Aquatic scientific names in the news …
The discovery of a new species of Fishing spider was announced at the ninth annual World Science Festival, Brisbane, Australia (9-13 March 2016).
Fishing spiders are semi-aquatic spiders that hunt by waiting at the edge of a pool or stream, resting six of their eight legs on the surface of the water, waiting for vibrations announcing the presence of their prey, a procedure that relies on the waves created from something landing on the water to indicate movement. Along with insects their prey can include fish, tadpoles, and even cane toads; when they detect the ripples from prey, they run across the surface to it and subdue it using their claw-tipped forelegs, then dive under the water and carry it back to shore to eat.
Brian Greene with Dolomedes briangreenei (image: Chris Hyde)
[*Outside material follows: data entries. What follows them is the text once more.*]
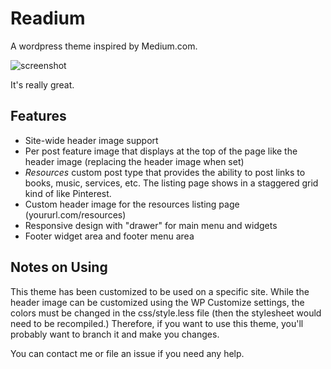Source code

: # Readium

A wordpress theme inspired by Medium.com.

![screenshot](screenshot.png)

It's really great.

## Features

- Site-wide header image support
- Per post feature image that displays at the top of the page like the header image (replacing the header image when set)
- *Resources* custom post type that provides the ability to post links to books, music, services, etc. The listing page shows in a staggered grid kind of like Pinterest.
- Custom header image for the resources listing page (yoururl.com/resources)
- Responsive design with "drawer" for main menu and widgets
- Footer widget area and footer menu area

## Notes on Using

This theme has been customized to be used on a specific site. While the header image can be customized using the WP Customize settings, the colors must be changed in the css/style.less file (then the stylesheet would need to be recompiled.) Therefore, if you want to use this theme, you'll probably want to branch it and make you changes.

You can contact me or file an issue if you need any help.
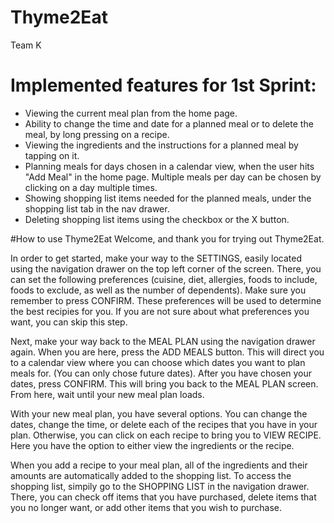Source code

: # Thyme2Eat
Team K

# Implemented features for 1st Sprint:
- Viewing the current meal plan from the home page.
- Ability to change the time and date for a planned meal or to delete the meal, by long pressing on a recipe.
- Viewing the ingredients and the instructions for a planned meal by tapping on it.
- Planning meals for days chosen in a calendar view, when the user hits "Add Meal" in the home page. Multiple meals per day can be chosen by clicking on a day multiple times.
- Showing shopping list items needed for the planned meals, under the shopping list tab in the nav drawer.
- Deleting shopping list items using the checkbox or the X button.

#How to use Thyme2Eat
Welcome, and thank you for trying out Thyme2Eat. 

In order to get started, make your way to the SETTINGS, easily located using the navigation drawer on the top left corner of the screen. There, you can set the following preferences (cuisine, diet, allergies, foods to include, foods to exclude, as well as the number of dependents). Make sure you remember to press CONFIRM. These preferences will be used to determine the best recipies for you. If you are not sure about what preferences you want, you can skip this step. 

Next, make your way back to the MEAL PLAN using the navigation drawer again. When you are here, press the ADD MEALS button. This will direct you to a calendar view where you can choose which dates you want to plan meals for. (You can only chose future dates). After you have chosen your dates, press CONFIRM. This will bring you back to the MEAL PLAN screen. From here, wait until your new meal plan loads. 

With your new meal plan, you have several options. You can change the dates, change the time, or delete each of the recipes that you have in your plan. Otherwise, you can click on each recipe to bring you to VIEW RECIPE. Here you have the option to either view the ingredients or the recipe.

When you add a recipe to your meal plan, all of the ingredients and their amounts are automatically added to the shopping list. To access the shopping list, simpily go to the SHOPPING LIST in the navigation drawer. There, you can check off items that you have purchased, delete items that you no longer want, or add other items that you wish to purchase.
The newly discovered spider is native to freshwater streams around Brisbane. There are around 100 species of spider in the genus Dolomedes, different species can be found around the world in North America, Europe, and New Zealand as well as Australia, and with the exception of one tree-dwelling species they all employ the same method of hunting with the water surface serving the same function as a web does for other spiders.
Dolomedes briangreenei (Raven, 2016)
Dolomedes – Greek, dolomhdhs (δολομηδης), wily, crafty; alluding to its method of hunting for prey..
briangreenei – Latinized name. Honouring Brian Greene, a leading theoretical physicist and co-founder of the World Science Festival, who said, “With the announcement last month of humankind’s first detection of gravitational waves, ripples on the surface of space and time, I am particularly honored to be so closely associated with a spider that has its own deep affinity for waves.”